Today, young women leave to study in Palma or on the mainland, or go abroad on Erasmus exchanges. Olive harvesters, on the other hand, were sent to the mountains to help support their families. Dolls went up the mountain, and women came down. Those interviewed by Francesc Vicens for his book are the last living witnesses to rural Mallorca as it once was. They are women who endured the hardships imposed by the post-war period and the dictatorship. "They experienced," the researcher explains, "the harshness of farm work when labor rights didn't yet exist and child labor was commonplace. They were paid less than men for the same work, and in most cases, they didn't receive a retirement pension." In the book, one of them, Catalina de sa Porrassa , from María de la Salud, sums up her situation of submission very well: "Then everyone would wet you [explode]... and when you got married the man would wet you, but at least you didn't have to leave your house."
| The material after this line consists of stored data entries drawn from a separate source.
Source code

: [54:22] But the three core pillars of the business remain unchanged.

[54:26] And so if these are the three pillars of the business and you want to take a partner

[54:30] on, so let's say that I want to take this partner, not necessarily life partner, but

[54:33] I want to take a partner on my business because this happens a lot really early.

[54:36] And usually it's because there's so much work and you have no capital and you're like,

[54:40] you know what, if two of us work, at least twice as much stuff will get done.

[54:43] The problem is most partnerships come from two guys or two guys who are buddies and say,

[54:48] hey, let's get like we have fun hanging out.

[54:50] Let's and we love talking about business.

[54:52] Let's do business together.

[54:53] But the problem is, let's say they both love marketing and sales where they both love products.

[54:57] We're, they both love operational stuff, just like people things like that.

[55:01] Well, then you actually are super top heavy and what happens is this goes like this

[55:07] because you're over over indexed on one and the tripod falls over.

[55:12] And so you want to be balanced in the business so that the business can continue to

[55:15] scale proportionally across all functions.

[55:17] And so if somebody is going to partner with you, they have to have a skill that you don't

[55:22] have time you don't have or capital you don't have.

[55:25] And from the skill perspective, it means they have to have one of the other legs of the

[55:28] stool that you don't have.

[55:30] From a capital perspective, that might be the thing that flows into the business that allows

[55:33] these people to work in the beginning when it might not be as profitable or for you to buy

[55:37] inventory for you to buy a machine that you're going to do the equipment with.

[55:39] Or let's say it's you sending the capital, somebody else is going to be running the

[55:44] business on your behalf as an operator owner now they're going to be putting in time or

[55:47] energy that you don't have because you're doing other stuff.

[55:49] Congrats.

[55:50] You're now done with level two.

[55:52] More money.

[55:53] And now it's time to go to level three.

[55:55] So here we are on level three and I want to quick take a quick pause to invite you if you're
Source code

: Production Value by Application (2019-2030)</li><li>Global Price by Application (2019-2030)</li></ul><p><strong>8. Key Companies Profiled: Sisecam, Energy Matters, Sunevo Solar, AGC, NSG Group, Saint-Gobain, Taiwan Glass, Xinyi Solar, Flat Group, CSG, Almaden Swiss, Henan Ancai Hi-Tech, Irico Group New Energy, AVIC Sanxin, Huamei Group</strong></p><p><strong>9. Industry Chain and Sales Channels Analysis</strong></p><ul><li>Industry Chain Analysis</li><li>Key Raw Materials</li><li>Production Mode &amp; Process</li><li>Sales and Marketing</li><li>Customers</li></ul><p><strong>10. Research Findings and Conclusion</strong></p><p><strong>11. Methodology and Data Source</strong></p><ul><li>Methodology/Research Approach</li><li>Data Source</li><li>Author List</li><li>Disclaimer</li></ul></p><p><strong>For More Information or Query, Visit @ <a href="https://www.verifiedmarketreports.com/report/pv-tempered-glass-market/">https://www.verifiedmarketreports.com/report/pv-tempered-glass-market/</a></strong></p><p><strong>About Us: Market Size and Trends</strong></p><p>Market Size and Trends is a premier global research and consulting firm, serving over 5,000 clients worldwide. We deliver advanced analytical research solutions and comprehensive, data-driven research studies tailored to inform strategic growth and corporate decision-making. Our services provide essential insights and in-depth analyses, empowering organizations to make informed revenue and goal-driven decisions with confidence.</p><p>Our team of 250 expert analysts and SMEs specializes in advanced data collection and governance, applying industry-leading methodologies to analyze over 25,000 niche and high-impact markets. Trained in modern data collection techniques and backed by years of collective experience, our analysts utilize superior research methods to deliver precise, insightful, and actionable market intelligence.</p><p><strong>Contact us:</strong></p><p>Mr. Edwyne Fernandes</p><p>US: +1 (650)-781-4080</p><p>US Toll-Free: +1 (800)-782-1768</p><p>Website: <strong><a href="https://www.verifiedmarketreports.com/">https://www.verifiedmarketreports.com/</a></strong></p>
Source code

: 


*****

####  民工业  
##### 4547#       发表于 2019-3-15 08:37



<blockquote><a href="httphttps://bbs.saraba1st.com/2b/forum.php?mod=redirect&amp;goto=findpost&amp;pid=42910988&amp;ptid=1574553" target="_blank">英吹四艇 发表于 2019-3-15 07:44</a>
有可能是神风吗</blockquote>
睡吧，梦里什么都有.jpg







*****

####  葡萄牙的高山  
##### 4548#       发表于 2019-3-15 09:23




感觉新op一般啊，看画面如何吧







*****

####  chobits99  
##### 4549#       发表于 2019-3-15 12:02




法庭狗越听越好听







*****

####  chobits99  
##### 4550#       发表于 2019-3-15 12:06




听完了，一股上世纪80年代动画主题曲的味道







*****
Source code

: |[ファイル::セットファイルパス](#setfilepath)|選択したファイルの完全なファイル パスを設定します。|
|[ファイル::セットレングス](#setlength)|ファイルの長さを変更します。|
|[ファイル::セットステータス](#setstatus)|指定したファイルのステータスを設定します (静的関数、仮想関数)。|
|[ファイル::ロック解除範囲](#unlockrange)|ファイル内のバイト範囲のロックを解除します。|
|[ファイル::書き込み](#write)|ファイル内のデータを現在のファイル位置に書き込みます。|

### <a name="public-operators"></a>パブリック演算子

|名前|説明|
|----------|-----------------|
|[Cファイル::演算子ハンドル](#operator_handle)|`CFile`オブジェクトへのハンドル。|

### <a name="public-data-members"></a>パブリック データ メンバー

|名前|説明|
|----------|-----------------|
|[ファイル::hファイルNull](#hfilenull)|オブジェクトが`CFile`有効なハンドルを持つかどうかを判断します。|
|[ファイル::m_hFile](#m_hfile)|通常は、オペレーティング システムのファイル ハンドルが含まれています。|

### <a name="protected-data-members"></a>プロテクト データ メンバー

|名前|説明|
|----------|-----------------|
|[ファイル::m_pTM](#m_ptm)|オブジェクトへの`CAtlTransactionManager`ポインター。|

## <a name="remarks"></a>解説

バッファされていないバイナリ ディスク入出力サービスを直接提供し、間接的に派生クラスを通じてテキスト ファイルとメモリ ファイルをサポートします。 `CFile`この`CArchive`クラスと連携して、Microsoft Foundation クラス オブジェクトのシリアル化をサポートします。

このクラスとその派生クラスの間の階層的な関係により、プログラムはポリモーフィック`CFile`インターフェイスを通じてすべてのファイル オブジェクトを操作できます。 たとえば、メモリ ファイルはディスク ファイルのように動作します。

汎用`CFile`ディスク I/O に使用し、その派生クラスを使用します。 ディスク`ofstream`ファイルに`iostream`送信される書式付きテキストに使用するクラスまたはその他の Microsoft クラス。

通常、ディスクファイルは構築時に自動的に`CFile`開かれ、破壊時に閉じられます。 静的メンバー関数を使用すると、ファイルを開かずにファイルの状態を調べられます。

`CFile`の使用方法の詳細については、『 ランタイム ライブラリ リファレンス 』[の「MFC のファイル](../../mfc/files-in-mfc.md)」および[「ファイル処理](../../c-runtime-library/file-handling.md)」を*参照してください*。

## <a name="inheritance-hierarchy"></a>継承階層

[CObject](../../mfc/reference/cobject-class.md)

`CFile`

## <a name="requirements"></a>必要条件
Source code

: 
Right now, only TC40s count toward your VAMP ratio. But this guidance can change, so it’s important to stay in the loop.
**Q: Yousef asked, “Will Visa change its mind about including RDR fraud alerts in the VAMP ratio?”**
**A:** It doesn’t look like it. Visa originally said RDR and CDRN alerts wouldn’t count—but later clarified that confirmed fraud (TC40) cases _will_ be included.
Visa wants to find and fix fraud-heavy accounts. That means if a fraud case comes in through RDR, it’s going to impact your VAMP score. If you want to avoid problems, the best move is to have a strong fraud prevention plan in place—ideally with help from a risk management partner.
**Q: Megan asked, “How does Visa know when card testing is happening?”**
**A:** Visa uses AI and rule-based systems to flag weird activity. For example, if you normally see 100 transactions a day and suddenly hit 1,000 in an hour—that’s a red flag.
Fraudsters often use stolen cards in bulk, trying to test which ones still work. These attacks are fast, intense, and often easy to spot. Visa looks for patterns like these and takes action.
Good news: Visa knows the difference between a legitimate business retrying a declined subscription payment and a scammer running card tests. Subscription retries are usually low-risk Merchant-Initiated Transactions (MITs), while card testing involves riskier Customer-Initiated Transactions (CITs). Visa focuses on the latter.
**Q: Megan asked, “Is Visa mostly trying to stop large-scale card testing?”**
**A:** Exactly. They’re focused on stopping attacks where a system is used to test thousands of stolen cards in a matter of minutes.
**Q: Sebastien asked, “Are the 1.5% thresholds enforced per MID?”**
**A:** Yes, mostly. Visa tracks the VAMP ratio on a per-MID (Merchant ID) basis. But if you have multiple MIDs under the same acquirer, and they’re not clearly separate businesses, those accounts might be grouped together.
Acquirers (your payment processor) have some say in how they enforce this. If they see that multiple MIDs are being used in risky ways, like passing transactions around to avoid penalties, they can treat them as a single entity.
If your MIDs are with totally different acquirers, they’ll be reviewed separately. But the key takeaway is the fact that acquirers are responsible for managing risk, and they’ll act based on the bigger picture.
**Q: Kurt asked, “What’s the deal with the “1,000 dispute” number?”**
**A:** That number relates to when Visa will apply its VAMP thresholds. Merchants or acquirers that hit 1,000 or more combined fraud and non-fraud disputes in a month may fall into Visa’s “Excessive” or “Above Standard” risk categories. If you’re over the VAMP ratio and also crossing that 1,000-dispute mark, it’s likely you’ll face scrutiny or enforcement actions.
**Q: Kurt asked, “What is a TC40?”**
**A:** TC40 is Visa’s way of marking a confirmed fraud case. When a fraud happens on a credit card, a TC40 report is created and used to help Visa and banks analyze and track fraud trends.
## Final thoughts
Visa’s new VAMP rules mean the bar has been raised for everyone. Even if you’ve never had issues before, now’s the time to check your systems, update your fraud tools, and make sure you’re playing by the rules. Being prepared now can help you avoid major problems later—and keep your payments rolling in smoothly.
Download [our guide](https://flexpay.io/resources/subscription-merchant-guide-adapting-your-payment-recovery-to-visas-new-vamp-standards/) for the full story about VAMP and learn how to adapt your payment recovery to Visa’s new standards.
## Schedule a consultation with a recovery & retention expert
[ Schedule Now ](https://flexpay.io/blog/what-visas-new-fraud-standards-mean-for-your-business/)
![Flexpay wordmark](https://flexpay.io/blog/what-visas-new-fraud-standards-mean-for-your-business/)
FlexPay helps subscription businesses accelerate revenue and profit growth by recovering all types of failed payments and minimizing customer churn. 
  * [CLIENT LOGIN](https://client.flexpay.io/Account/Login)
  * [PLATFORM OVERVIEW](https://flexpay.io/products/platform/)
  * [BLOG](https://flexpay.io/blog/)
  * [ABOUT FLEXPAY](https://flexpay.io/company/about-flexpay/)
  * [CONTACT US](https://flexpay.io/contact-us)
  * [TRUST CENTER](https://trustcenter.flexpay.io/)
The voices collected by Vicens have another great documentary value. "They lived through the great social and economic changes of modernity. From a system based on subsistence, they moved to one conditioned by the impact of tourism, which radically altered labor and social relations." With the tourism boom, the last generation of seasonal workers exchanged the harshness of the fields for hotels, where they could work for pay, with fixed hours, and earn more. "Currently," the scholar points out, "most watch with regret as much of the agricultural land in the Tramuntana mountains that they once knew has become part of the island's vast tourist landscape. In the past, the land sustained their homes; today, the homes, converted into agritourism establishments, tea rooms, or museums, are being sold off."

Vicens asserts that we are witnessing the desecration of the Serra de Tramuntana in the service of capitalism. In the current process of the territory's depersonalization, she reclaims its soul through a gendered lens. "As young women, the harvesters literally wore out their fingernails to preserve a landscape that was declared a World Heritage Site by UNESCO in 2011." Musicologist Antònia Maria Sureda Colombram, author of the book's prologue, echoes this sentiment: "These women were not just cheap labor; they were the hidden cog in an agricultural model that maintained the large estates and the Serra's landscape in exchange for their effort, which has been ignored. They are part of the invisible Mallorca." The documentaries Pedra i Oli (2021), by Álex Dioscórides, and Espejo de Tierra (2022), by Cristina Monge, gather further testimonies from the Serra's former day laborers.